AOL Cuts 90 From Interactive Marketing

The struggling ISP continues to revamp, this time by laying off about 15 percent of its advertising-sales group, according to a company source.

Just a day after naming a key executive to its interactive marketing department, AOL has laid off 90 from the group, or about 15 percent, according to a source close to the company. The interactive marketing group will be left with about 550 employees.

The layoffs affected the interactive marketing group’s sales and support staff both in New York and Dulles, Va., as well as some regional offices, the source said.

The job cuts are the second round of the year, following AOL’s May layoff of about 100 staff. They also come a day after AOL announced that Lisa Wilson, who worked with AOL chief Jonathan Miller at USA Interactive, would join the group as executive vice president. Wilson, who shares a background with Miller in e-commerce, is expected to focus AOL on weaving e-commerce opportunities into its marketing programs, at the expense of its traditional sales method.
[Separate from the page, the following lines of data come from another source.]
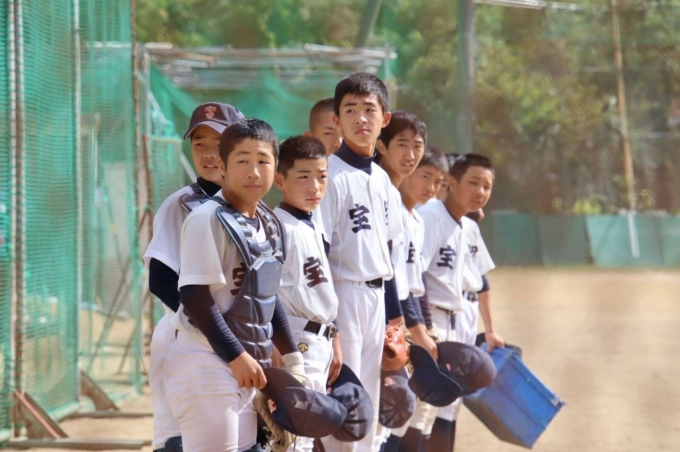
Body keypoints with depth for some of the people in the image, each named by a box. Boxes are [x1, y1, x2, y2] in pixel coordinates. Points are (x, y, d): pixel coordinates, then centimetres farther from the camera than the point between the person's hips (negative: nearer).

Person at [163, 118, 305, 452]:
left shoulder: (271, 225, 11)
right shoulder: (208, 219, -14)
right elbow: (194, 296, -18)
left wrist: (292, 359, 17)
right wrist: (236, 356, -17)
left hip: (247, 364, 8)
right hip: (206, 363, -8)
AOL already has altered the way its sells ads, concentrating on geographic regions instead of industry verticals, in an attempt to rebuild advertising revenues that have declined dramatically since the Internet boom days.

A source close to the company said the new geographic focus, which was instituted under the head of interactive marketing, Robert Sherman, is part of a plan to place sales staff in positions that keep them in closer contact with advertising clients.

Meanwhile, the interactive marketing group, and AOL in general, have been in managerial turmoil as the company works to put accounting probes behind it and forge new directions under the direction of new senior management. Wilson’s hiring came after James de Castro, the head of the interactive division, left the company a week ago. In the months after Robert Pittman resigned as chief operating officer, many of his top lieutenants, including cross-media advertising chief Mayo Stuntz, have been eased out.

AOL is in the midst of a strategic review, at the behest of corporate parent AOL Time Warner , in order to come up with a plan for dealing with a persistent online ad downturn. In its latest financial quarter, AOL’s advertising revenues fell nearly in half compared to the year earlier. The company has also scheduled a discussion with Wall Street analysts on December 3rd.